(Given passage):
It’s not just you — those around you can also contribute to your weight gain and lack of fitness. Dietitian Susie Burrell points to the main culprits to avoid when on a weight loss mission.
A few years ago, a landmark study found a powerful link between an individual’s weight and the weight of those closest to them. When the long-term study tracked the social connections of 15,000 participants who gained or lost weight, it became clear that fitness (or lack thereof) wasn’t random.
What researchers found was that groups of people would become obese or lose weight together. The study even showed that when just one participant became obese, his or her friends were 57% more likely to do so too!
These findings tell us one thing: we become like the people we spend our time with — and there is a huge range of influencers who may be playing a bigger role in your health than you might realise. If you’re trying to keep on track with your diet and lifestyle goals, here’s how to deal with the people in your life.

(Problem set):
1) List the first word of each paragraph in the article on social influence and weight.
2) Translate this sentence from the article on social influence and weight into Spanish: "What researchers found was that groups of people would become obese or lose weight together."
3) Please transcribe the article on social influence and weight, beginning at the words that have "A few years" and ending after "in your life.".
The data that follows comes from a separate source.

(Given information):
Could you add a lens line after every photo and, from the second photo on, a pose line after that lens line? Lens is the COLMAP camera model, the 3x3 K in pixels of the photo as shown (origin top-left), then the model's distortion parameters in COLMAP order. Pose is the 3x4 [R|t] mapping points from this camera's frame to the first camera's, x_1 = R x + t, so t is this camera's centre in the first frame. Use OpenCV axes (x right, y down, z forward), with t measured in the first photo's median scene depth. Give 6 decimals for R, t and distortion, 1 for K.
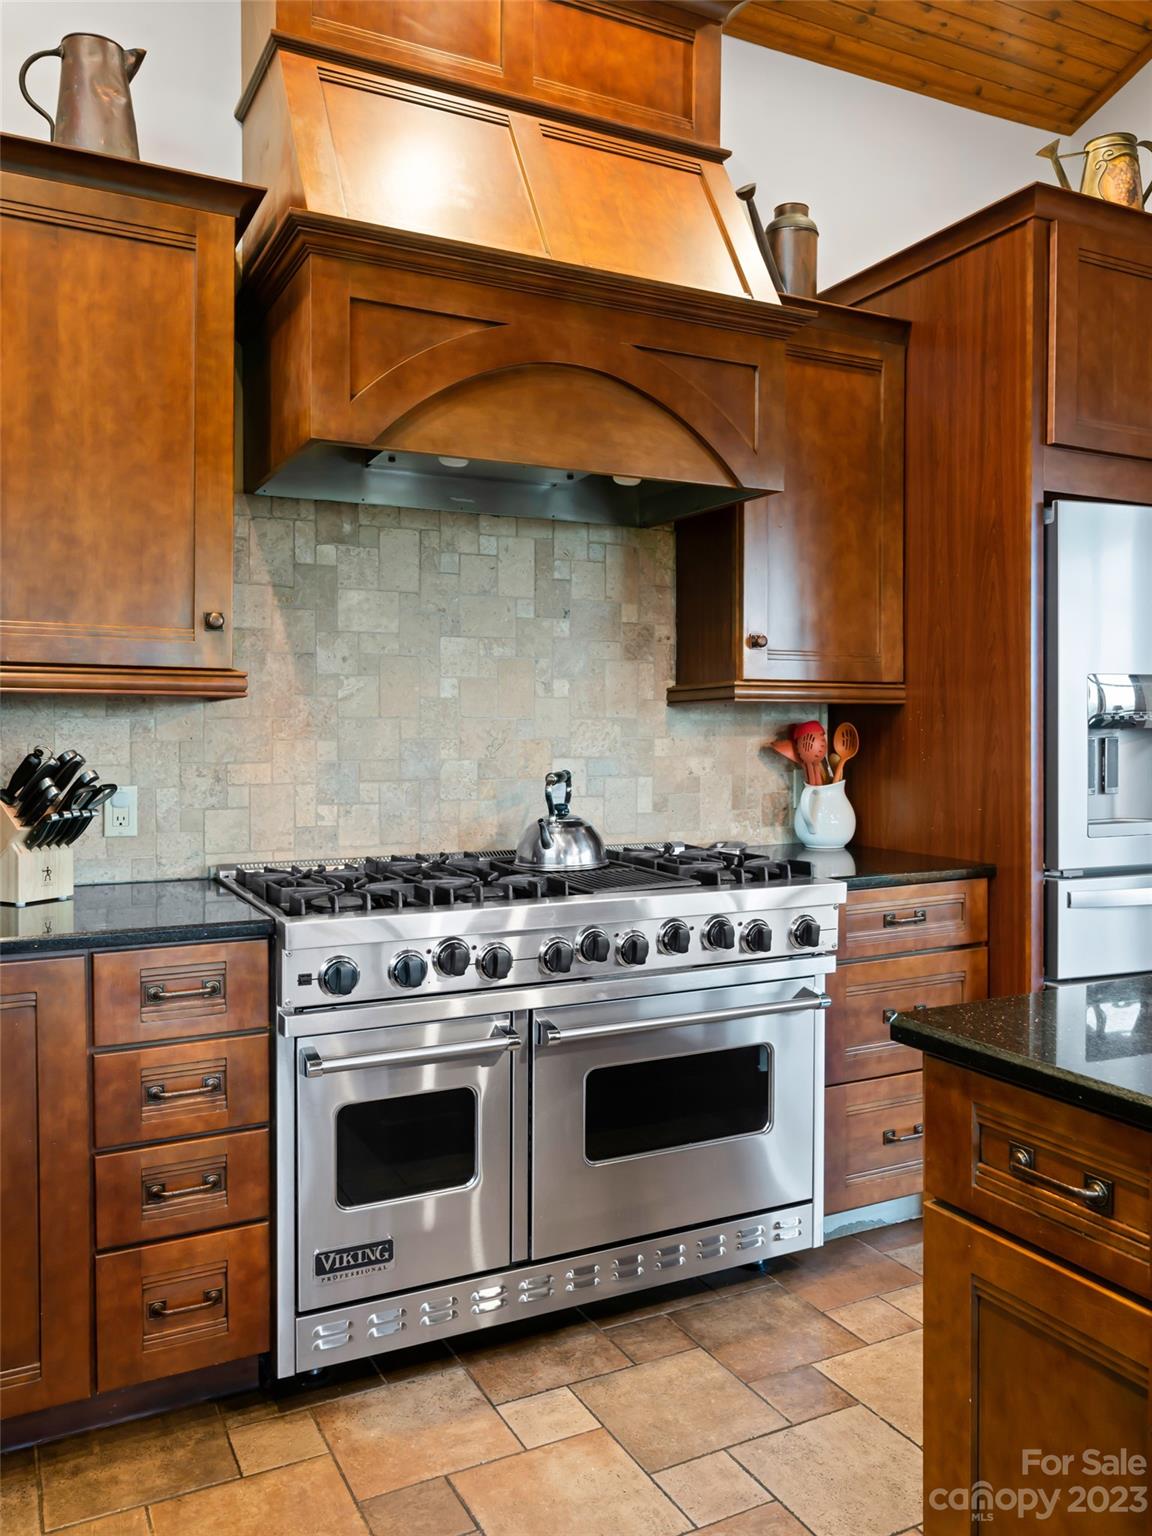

(Exercise solutions):
1)
It's
A
What
These

2) Lo que descubrieron los investigadores fue que grupos de personas se volvían obesos o perdían peso juntos.

3)
A few years ago, a landmark study found a powerful link between an individual’s weight and the weight of those closest to them. When the long-term study tracked the social connections of 15,000 participants who gained or lost weight, it became clear that fitness (or lack thereof) wasn’t random.
What researchers found was that groups of people would become obese or lose weight together. The study even showed that when just one participant became obese, his or her friends were 57% more likely to do so too!
These findings tell us one thing: we become like the people we spend our time with — and there is a huge range of influencers who may be playing a bigger role in your health than you might realise. If you’re trying to keep on track with your diet and lifestyle goals, here’s how to deal with the people in your life.